Google promises a lot, including “hyper-relevant” results, and also says that AI Mode is where it will first “bring Gemini’s frontier capabilities”, whatever that means. Many features and capabilities from AI Mode will graduate right into the default search, so soon enough you just won’t be able to escape it at all (for a while you still can if you just ignore the AI Mode tab).
Starting this week, a “custom version” (whatever that means) of Gemini 2.5 will be brought to Search for both AI Mode and AI Overviews. There will also be Deep Search in AI Mode, which will “reason across disparate pieces of information, and create an expert-level fully-cited report in just minutes, saving you hours of research”. Of course, you’ll then need hours to verify that it’s not outright lying to you as AI models tend to do.
There will also be a Live icon in AI Mode which will let you point your camera at stuff and ask questions, similarly to how Gemini Live with camera and screen sharing works.
AI Mode will be able to book event tickets, restaurant reservations, and local appointments for you, starting with companies like Ticketmaster, StubHub, Resy, and Vagaro. AI Mode will even buy clothes for you once you’ve found something you like by trying it on virtually.
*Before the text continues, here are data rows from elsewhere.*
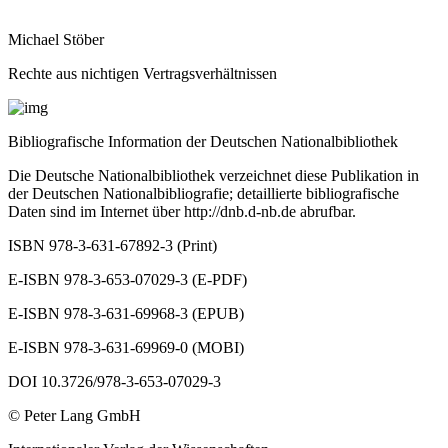
Michael Stöber
Rechte aus nichtigen Vertragsverhältnissen
Bibliografische Information der Deutschen Nationalbibliothek
Die Deutsche Nationalbibliothek verzeichnet diese Publikation in
der Deutschen Nationalbibliografie; detaillierte bibliografische
Daten sind im Internet über
http://dnb.d-nb.de
abrufbar.
ISBN 978-3-631-67892-3 (Print)
E-ISBN 978-3-653-07029-3 (E-PDF)
E-ISBN 978-3-631-69968-3 (EPUB)
E-ISBN 978-3-631-69969-0 (MOBI)
DOI 10.3726/978-3-653-07029-3
© Peter Lang GmbH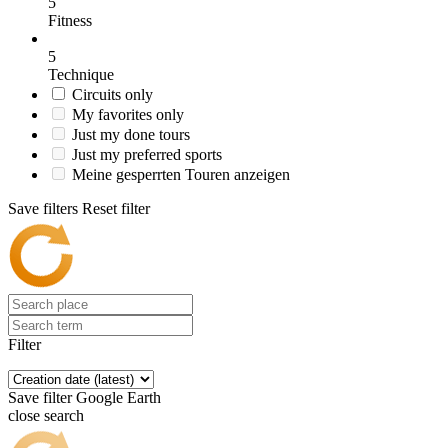
5
Fitness
5
Technique
Circuits only
My favorites only
Just my done tours
Just my preferred sports
Meine gesperrten Touren anzeigen
Save filters
Reset filter
Filter
Save filter
Google Earth
close search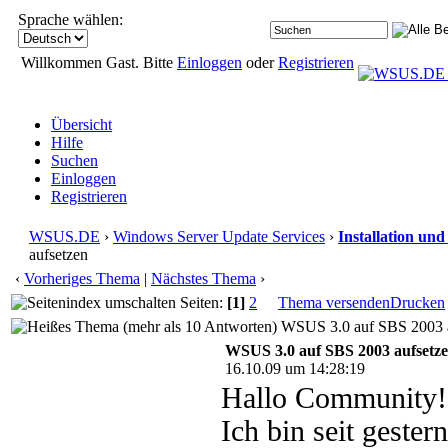
Sprache wählen:
Willkommen Gast. Bitte
Einloggen
oder
Registrieren
Übersicht
Hilfe
Suchen
Einloggen
Registrieren
WSUS.DE
›
Windows Server Update Services
›
Installation un
aufsetzen
‹
Vorheriges Thema
|
Nächstes Thema
›
Seiten:
[1]
2
Thema versenden
Drucken
WSUS 3.0 auf SBS 2003 au
WSUS 3.0 auf SBS 2003 aufsetz
16.10.09 um 14:28:19
Hallo Community!
Ich bin seit gest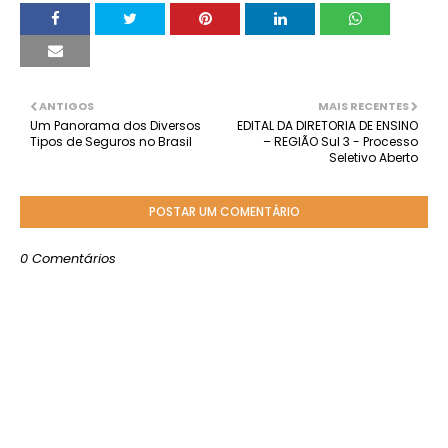
ANTIGOS
MAIS RECENTES
Um Panorama dos Diversos
EDITAL DA DIRETORIA DE ENSINO
Tipos de Seguros no Brasil
– REGIÃO Sul 3 - Processo
Seletivo Aberto
POSTAR UM COMENTÁRIO
0 Comentários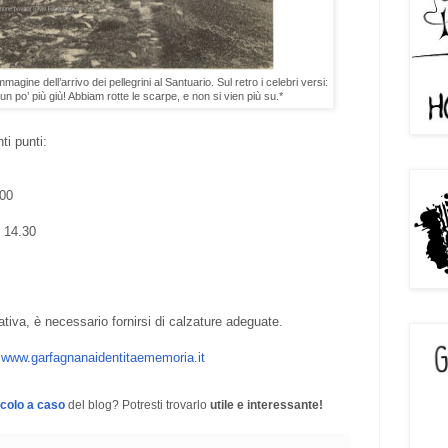
agine dell’arrivo dei pellegrini al Santuario. Sul retro i celebri versi:
e un po’ più giù! Abbiam rotte le scarpe, e non si vien più su.*
ti punti:
.00
 14.30
va, è necessario fornirsi di calzature adeguate.
a
www.garfagnanaidentitaememoria.it
icolo a caso
del blog? Potresti trovarlo
utile e interessante!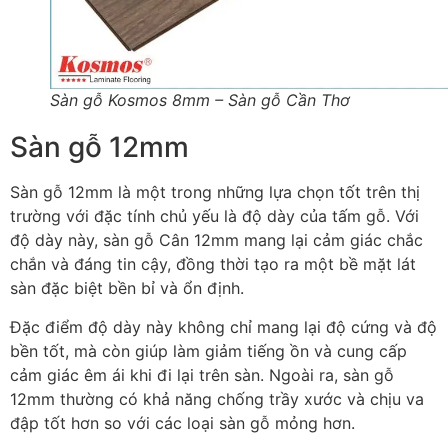
Sàn gỗ Kosmos 8mm – Sàn gỗ Cần Thơ
Sàn gỗ 12mm
Sàn gỗ 12mm là một trong những lựa chọn tốt trên thị
trường với đặc tính chủ yếu là độ dày của tấm gỗ. Với
độ dày này, sàn gỗ Cân 12mm mang lại cảm giác chắc
chắn và đáng tin cậy, đồng thời tạo ra một bề mặt lát
sàn đặc biệt bền bỉ và ổn định.
Đặc điểm độ dày này không chỉ mang lại độ cứng và độ
bền tốt, mà còn giúp làm giảm tiếng ồn và cung cấp
cảm giác êm ái khi đi lại trên sàn. Ngoài ra, sàn gỗ
12mm thường có khả năng chống trầy xước và chịu va
đập tốt hơn so với các loại sàn gỗ mỏng hơn.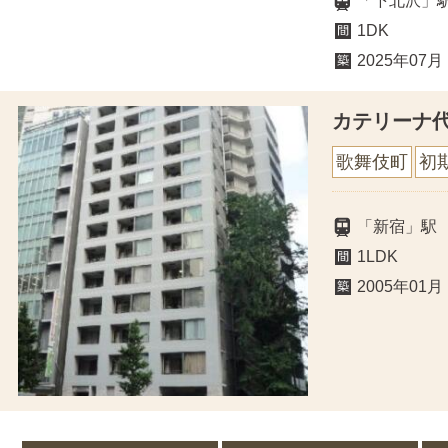
「下北沢」
1DK
2025年07月
カテリーナ
歌舞伎町
初
「新宿」駅
1LDK
2005年01月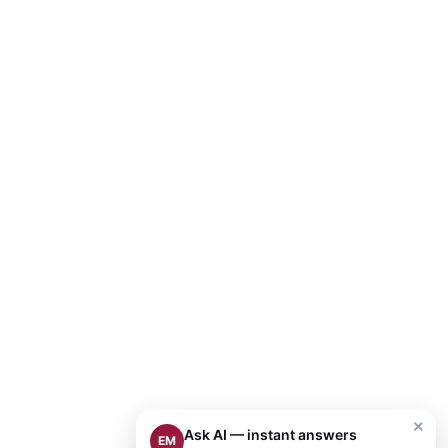
×
Ask AI — instant answers
EM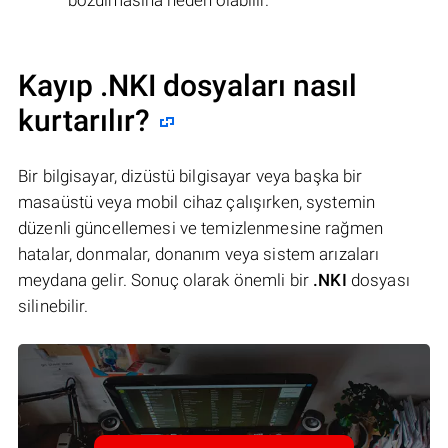
Kayıp .NKI dosyaları nasıl
kurtarılır?
Bir bilgisayar, dizüstü bilgisayar veya başka bir
masaüstü veya mobil cihaz çalışırken, systemin
düzenli güncellemesi ve temizlenmesine rağmen
hatalar, donmalar, donanım veya sistem arızaları
meydana gelir. Sonuç olarak önemli bir
.NKI
dosyası
silinebilir.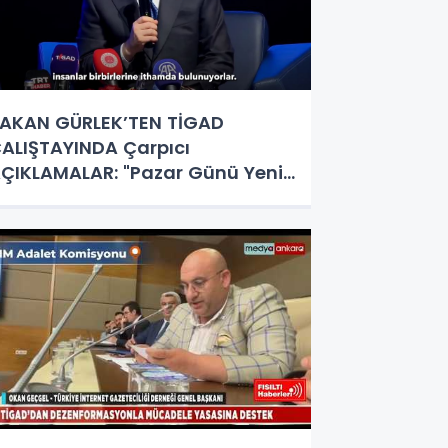
AKAN GÜRLEK’TEN TİGAD
ALIŞTAYINDA Çarpıcı
ÇIKLAMALAR: "Pazar Günü Yeni
ir Aydınlığa Uyanacağız"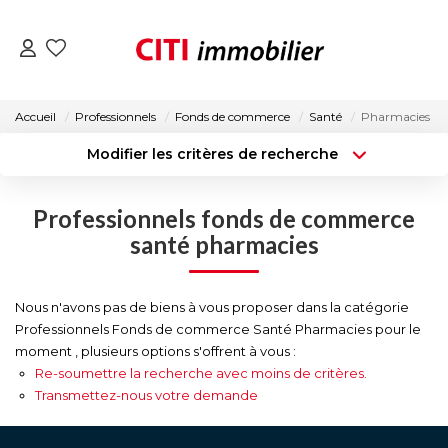
VENTES
Accueil
Professionnels
Fonds de commerce
Santé
Pharmacies
Modifier les critères de recherche
LOCATIONS
Type de transaction
Localisation
Acheter
Localisation
Professionnels fonds de commerce
Type de bien
ESTIMATION
Surface min
Sélectionnez...
santé pharmacies
NOS AGENCES
Budget max
Plus de critères
Nous n'avons pas de biens à vous proposer dans la catégorie
Professionnels Fonds de commerce Santé Pharmacies pour le
Créer une alerte
ACTUALITÉS
moment , plusieurs options s'offrent à vous :
Re-soumettre la recherche avec moins de critères.
Transmettez-nous votre demande
CONTACT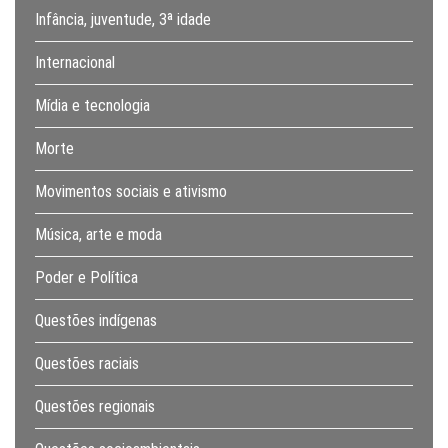
Infância, juventude, 3ª idade
Internacional
Mídia e tecnologia
Morte
Movimentos sociais e ativismo
Música, arte e moda
Poder e Política
Questões indígenas
Questões raciais
Questões regionais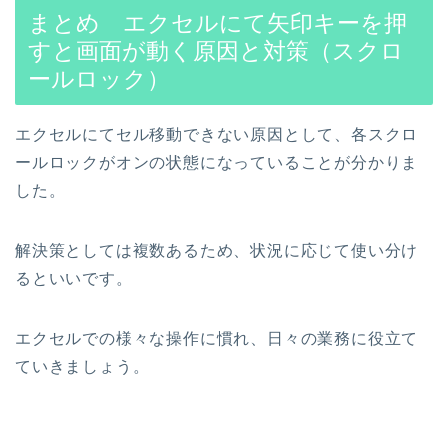
まとめ エクセルにて矢印キーを押
すと画面が動く原因と対策（スクロ
ールロック）
エクセルにてセル移動できない原因として、各スクロ
ールロックがオンの状態になっていることが分かりま
した。
解決策としては複数あるため、状況に応じて使い分け
るといいです。
エクセルでの様々な操作に慣れ、日々の業務に役立て
ていきましょう。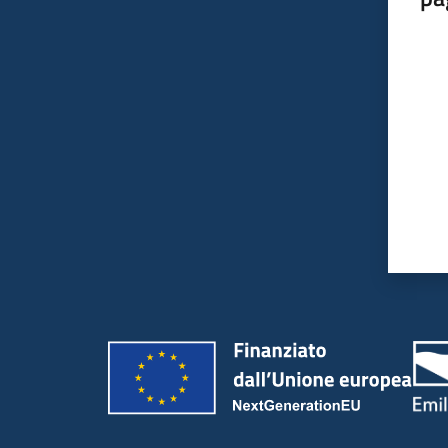
Valut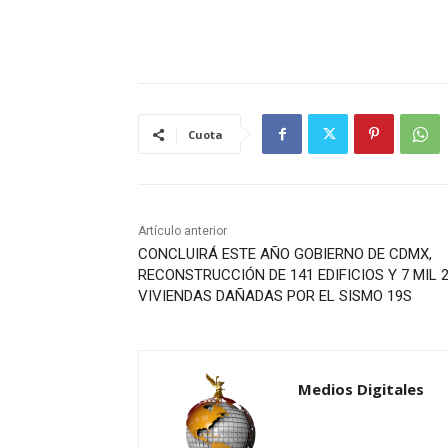
Cuota
Artículo anterior
CONCLUIRÁ ESTE AÑO GOBIERNO DE CDMX,
RECONSTRUCCIÓN DE 141 EDIFICIOS Y 7 MIL 
VIVIENDAS DAÑADAS POR EL SISMO 19S
Medios Digitales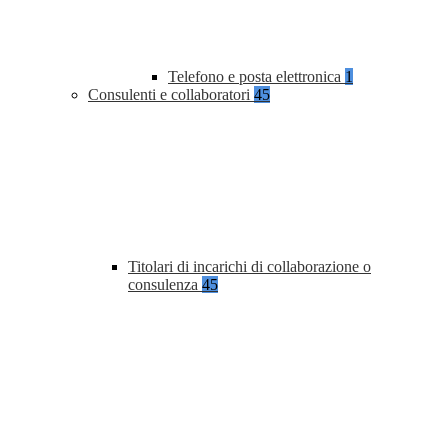
Telefono e posta elettronica
1
Consulenti e collaboratori
45
Titolari di incarichi di collaborazione o
consulenza
45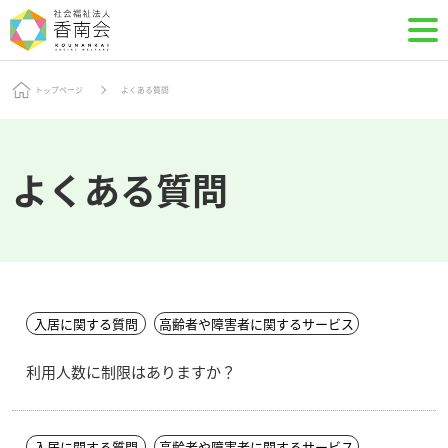
トップページ
よくある質問
よくある質問
入居に関する質問
高齢者や障害者に関するサービス
利用人数に制限はありますか？
入居に関する質問
高齢者や障害者に関するサービス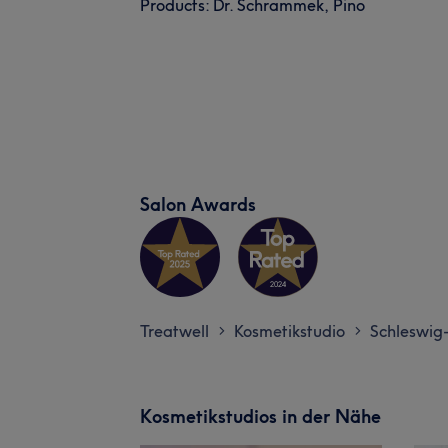
Products: Dr. Schrammek, Pino
Salon Awards
Treatwell
Kosmetikstudio
Schleswig-
>
>
Kosmetikstudios in der Nähe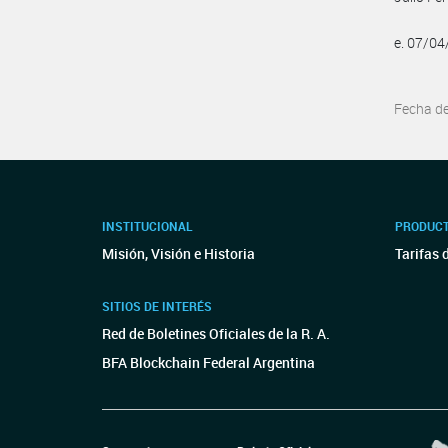
e. 07/0
Fecha d
INSTITUCIONAL
PRODUCT
Misión, Visión e Historia
Tarifas 
SITIOS DE INTERÉS
Red de Boletines Oficiales de la R. A.
BFA Blockchain Federal Argentina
You will be able to connect other Google apps, starting with Gmail, to AI Mode, to let it offer personalized context. It will also offer personalized suggestions based on your past searches. And finally, AI Mode will analyze complex datasets and create graphics that “bring them to life”, all customized to your query.
While AI Mode itself is rolling out, all of the AI Mode features we talked about are only going to start appearing “in the coming weeks and months” via Google Labs.